Fun MySQL fact of the day: chaos without ORDER BY

2019-02-28 21:36UTC

ANSI SQL-92 states that the order of a result set in the absence of an ORDER BY is implementation specific. This means that the same query without an ORDER BY clause run n times may return rows in n different orders.

In MySQL/InnoDB, the implementation-specific behaviour (coincidentally, not as defined or documented, and subject to change) tends to be the order of records as they are sorted in the index from which they are queried. Because a query may use a different query plan on each execution, based on its own current statistics, two servers (or even connections) may run the same query with different query plans. And that means returning results in a different order.

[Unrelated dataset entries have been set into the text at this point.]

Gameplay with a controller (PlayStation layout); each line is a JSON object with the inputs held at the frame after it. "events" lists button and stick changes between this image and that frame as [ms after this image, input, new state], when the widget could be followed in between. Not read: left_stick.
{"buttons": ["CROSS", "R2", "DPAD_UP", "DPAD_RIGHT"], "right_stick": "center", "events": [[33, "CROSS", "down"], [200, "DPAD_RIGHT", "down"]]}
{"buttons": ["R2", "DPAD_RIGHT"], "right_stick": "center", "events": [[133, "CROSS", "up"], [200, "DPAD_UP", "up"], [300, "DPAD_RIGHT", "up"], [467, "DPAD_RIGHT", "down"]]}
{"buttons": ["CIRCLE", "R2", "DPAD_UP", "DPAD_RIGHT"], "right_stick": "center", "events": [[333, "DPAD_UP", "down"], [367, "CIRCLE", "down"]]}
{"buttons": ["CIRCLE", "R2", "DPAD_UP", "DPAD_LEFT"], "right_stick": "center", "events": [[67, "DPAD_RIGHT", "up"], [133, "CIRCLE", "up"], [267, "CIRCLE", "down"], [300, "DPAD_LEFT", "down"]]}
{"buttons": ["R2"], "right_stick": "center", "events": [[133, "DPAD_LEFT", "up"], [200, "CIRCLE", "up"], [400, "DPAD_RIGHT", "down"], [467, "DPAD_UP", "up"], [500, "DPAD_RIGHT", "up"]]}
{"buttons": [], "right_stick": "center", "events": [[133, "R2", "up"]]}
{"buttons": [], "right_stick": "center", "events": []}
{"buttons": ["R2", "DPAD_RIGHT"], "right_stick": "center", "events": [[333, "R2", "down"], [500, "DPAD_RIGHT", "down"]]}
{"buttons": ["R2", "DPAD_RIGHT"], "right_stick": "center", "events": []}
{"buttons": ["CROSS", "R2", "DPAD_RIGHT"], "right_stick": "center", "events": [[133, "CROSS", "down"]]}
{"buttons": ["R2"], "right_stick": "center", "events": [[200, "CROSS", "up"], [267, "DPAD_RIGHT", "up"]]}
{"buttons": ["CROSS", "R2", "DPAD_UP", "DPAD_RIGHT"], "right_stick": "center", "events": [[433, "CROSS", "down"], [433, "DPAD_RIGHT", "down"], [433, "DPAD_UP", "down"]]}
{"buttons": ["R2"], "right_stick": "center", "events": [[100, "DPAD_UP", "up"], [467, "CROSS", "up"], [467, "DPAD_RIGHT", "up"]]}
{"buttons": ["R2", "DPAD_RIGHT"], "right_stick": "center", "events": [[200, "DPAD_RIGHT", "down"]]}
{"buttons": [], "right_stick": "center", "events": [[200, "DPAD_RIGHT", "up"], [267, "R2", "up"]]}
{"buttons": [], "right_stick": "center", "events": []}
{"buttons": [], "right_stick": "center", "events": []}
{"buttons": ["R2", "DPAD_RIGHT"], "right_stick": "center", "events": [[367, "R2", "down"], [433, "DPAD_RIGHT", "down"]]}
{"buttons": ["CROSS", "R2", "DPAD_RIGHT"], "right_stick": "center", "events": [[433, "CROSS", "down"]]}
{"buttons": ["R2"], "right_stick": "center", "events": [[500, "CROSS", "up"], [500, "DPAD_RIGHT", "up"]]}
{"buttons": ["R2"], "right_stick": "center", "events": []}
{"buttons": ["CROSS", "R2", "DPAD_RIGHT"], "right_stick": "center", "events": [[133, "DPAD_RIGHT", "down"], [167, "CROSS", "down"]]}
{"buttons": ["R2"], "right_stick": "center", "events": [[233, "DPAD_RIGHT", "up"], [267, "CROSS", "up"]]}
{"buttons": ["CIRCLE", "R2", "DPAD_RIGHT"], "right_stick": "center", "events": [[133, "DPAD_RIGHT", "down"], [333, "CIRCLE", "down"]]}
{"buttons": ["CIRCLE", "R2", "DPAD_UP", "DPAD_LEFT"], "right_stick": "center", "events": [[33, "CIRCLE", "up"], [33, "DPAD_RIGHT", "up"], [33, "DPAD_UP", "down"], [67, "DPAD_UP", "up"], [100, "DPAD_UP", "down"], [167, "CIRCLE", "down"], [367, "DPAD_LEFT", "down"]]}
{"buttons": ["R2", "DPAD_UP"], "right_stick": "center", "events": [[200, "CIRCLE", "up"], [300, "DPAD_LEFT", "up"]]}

Quirky, sure, and in many cases, meh! But in one where it does matter, the results can be utterly disastrous: statement-based replication. Let's think about why: if you issue a DELETE ... LIMIT n on a master database (or even an UPDATE ... WHERE (... LIMIT)), you are at the whim of the query planner to decide which rows get deleted (maybe the first n on the PRIMARY index). When the same statement gets run on the replica, you are once again at the whim of the query planner (maybe there, the first n records based off the user_id are deleted). Next thing you know, your master and all of your replicas are out of sync, and you've suffered major data loss (or worse).

This is one of several reasons why MySQL 5.7.7 and above default to ROW based replication, which is not susceptible to this fun little quirk. Still, ROW based replication has its own quirks, but those are fun facts for another day.